Recorded data:

┌──

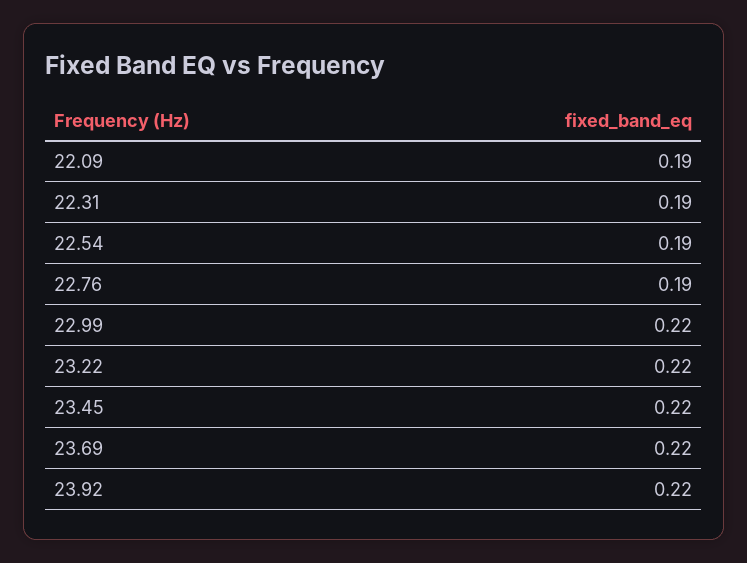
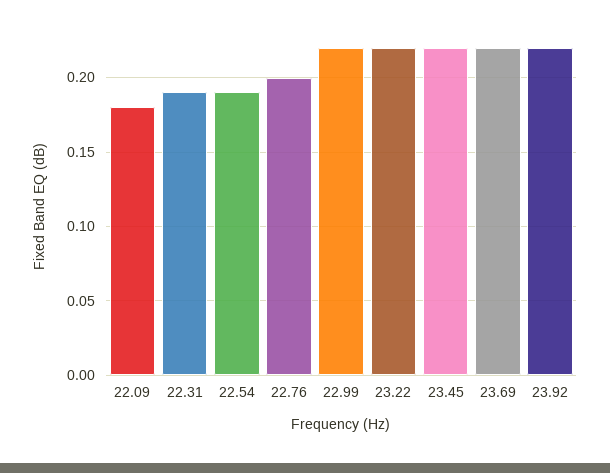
  {
-   "22.09": 0.19,
+   "22.09": 0.18,
    "22.31": 0.19,
    "22.54": 0.19,
-   "22.76": 0.19,
+   "22.76": 0.2,
    "22.99": 0.22,
    "23.22": 0.22,
    "23.45": 0.22,
    "23.69": 0.22,
    "23.92": 0.22
  }

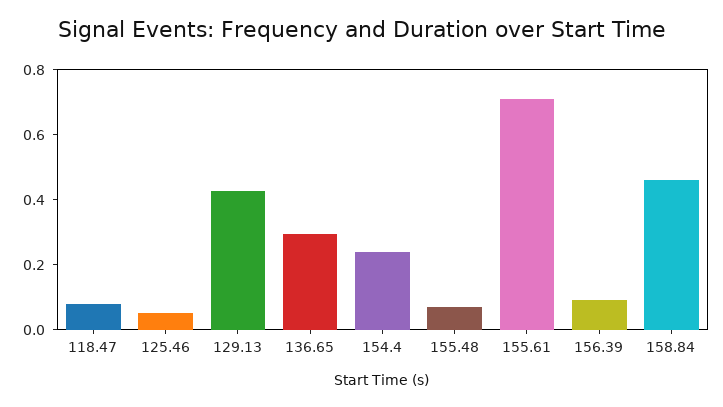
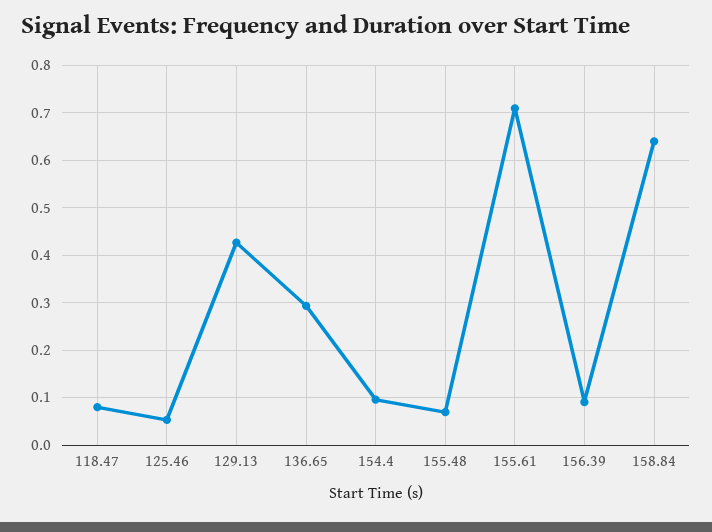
  {
    "118.47": 0.08,
    "125.46": 0.06,
    "129.13": 0.42,
    "136.65": 0.3,
-   "154.4": 0.25,
+   "154.4": 0.1,
    "155.48": 0.06,
    "155.61": 0.7,
    "156.39": 0.1,
-   "158.84": 0.45
+   "158.84": 0.64
  }

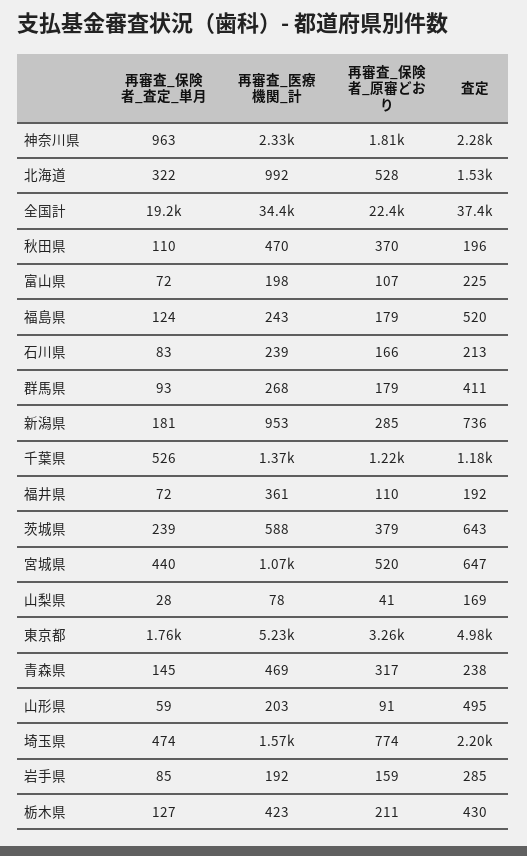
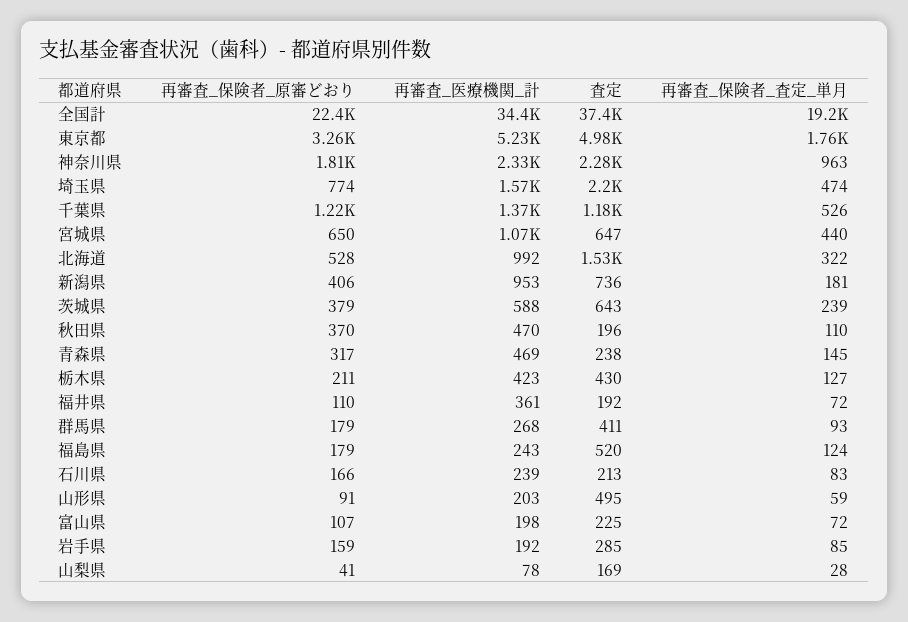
  {
    "再審査_保険者_査定_単月": {
      "神奈川県": 963,
      "北海道": 322,
      "全国計": 19200,
      "秋田県": 110,
      "富山県": 72,
      "福島県": 124,
      "石川県": 83,
      "群馬県": 93,
      "新潟県": 181,
      "千葉県": 526,
      "福井県": 72,
      "茨城県": 239,
      "宮城県": 440,
      "山梨県": 28,
      "東京都": 1760,
      "青森県": 145,
      "山形県": 59,
      "埼玉県": 474,
      "岩手県": 85,
      "栃木県": 127
    },
    "再審査_医療機関_計": {
      "神奈川県": 2330,
      "北海道": 992,
      "全国計": 34400,
      "秋田県": 470,
      "富山県": 198,
      "福島県": 243,
      "石川県": 239,
      "群馬県": 268,
      "新潟県": 953,
      "千葉県": 1370,
      "福井県": 361,
      "茨城県": 588,
      "宮城県": 1070,
      "山梨県": 78,
      "東京都": 5230,
      "青森県": 469,
      "山形県": 203,
      "埼玉県": 1570,
      "岩手県": 192,
      "栃木県": 423
    },
    "再審査_保険者_原審どおり": {
      "神奈川県": 1810,
      "北海道": 528,
      "全国計": 22400,
      "秋田県": 370,
      "富山県": 107,
      "福島県": 179,
      "石川県": 166,
      "群馬県": 179,
-     "新潟県": 285,
+     "新潟県": 406,
      "千葉県": 1220,
      "福井県": 110,
      "茨城県": 379,
-     "宮城県": 520,
+     "宮城県": 650,
      "山梨県": 41,
      "東京都": 3260,
      "青森県": 317,
      "山形県": 91,
      "埼玉県": 774,
      "岩手県": 159,
      "栃木県": 211
    },
    "査定": {
      "神奈川県": 2280,
      "北海道": 1530,
      "全国計": 37400,
      "秋田県": 196,
      "富山県": 225,
      "福島県": 520,
      "石川県": 213,
      "群馬県": 411,
      "新潟県": 736,
      "千葉県": 1180,
      "福井県": 192,
      "茨城県": 643,
      "宮城県": 647,
      "山梨県": 169,
      "東京都": 4980,
      "青森県": 238,
      "山形県": 495,
      "埼玉県": 2200,
      "岩手県": 285,
      "栃木県": 430
    }
  }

└──

Description of the task: Could you set down every entry above exactly as it stands, with no images?

Result of this exercise:
  {
-   "22.09": 0.19,
+   "22.09": 0.18,
    "22.31": 0.19,
    "22.54": 0.19,
-   "22.76": 0.19,
+   "22.76": 0.2,
    "22.99": 0.22,
    "23.22": 0.22,
    "23.45": 0.22,
    "23.69": 0.22,
    "23.92": 0.22
  }

  {
    "118.47": 0.08,
    "125.46": 0.06,
    "129.13": 0.42,
    "136.65": 0.3,
-   "154.4": 0.25,
+   "154.4": 0.1,
    "155.48": 0.06,
    "155.61": 0.7,
    "156.39": 0.1,
-   "158.84": 0.45
+   "158.84": 0.64
  }

  {
    "再審査_保険者_査定_単月": {
      "神奈川県": 963,
      "北海道": 322,
      "全国計": 19200,
      "秋田県": 110,
      "富山県": 72,
      "福島県": 124,
      "石川県": 83,
      "群馬県": 93,
      "新潟県": 181,
      "千葉県": 526,
      "福井県": 72,
      "茨城県": 239,
      "宮城県": 440,
      "山梨県": 28,
      "東京都": 1760,
      "青森県": 145,
      "山形県": 59,
      "埼玉県": 474,
      "岩手県": 85,
      "栃木県": 127
    },
    "再審査_医療機関_計": {
      "神奈川県": 2330,
      "北海道": 992,
      "全国計": 34400,
      "秋田県": 470,
      "富山県": 198,
      "福島県": 243,
      "石川県": 239,
      "群馬県": 268,
      "新潟県": 953,
      "千葉県": 1370,
      "福井県": 361,
      "茨城県": 588,
      "宮城県": 1070,
      "山梨県": 78,
      "東京都": 5230,
      "青森県": 469,
      "山形県": 203,
      "埼玉県": 1570,
      "岩手県": 192,
      "栃木県": 423
    },
    "再審査_保険者_原審どおり": {
      "神奈川県": 1810,
      "北海道": 528,
      "全国計": 22400,
      "秋田県": 370,
      "富山県": 107,
      "福島県": 179,
      "石川県": 166,
      "群馬県": 179,
-     "新潟県": 285,
+     "新潟県": 406,
      "千葉県": 1220,
      "福井県": 110,
      "茨城県": 379,
-     "宮城県": 520,
+     "宮城県": 650,
      "山梨県": 41,
      "東京都": 3260,
      "青森県": 317,
      "山形県": 91,
      "埼玉県": 774,
      "岩手県": 159,
      "栃木県": 211
    },
    "査定": {
      "神奈川県": 2280,
      "北海道": 1530,
      "全国計": 37400,
      "秋田県": 196,
      "富山県": 225,
      "福島県": 520,
      "石川県": 213,
      "群馬県": 411,
      "新潟県": 736,
      "千葉県": 1180,
      "福井県": 192,
      "茨城県": 643,
      "宮城県": 647,
      "山梨県": 169,
      "東京都": 4980,
      "青森県": 238,
      "山形県": 495,
      "埼玉県": 2200,
      "岩手県": 285,
      "栃木県": 430
    }
  }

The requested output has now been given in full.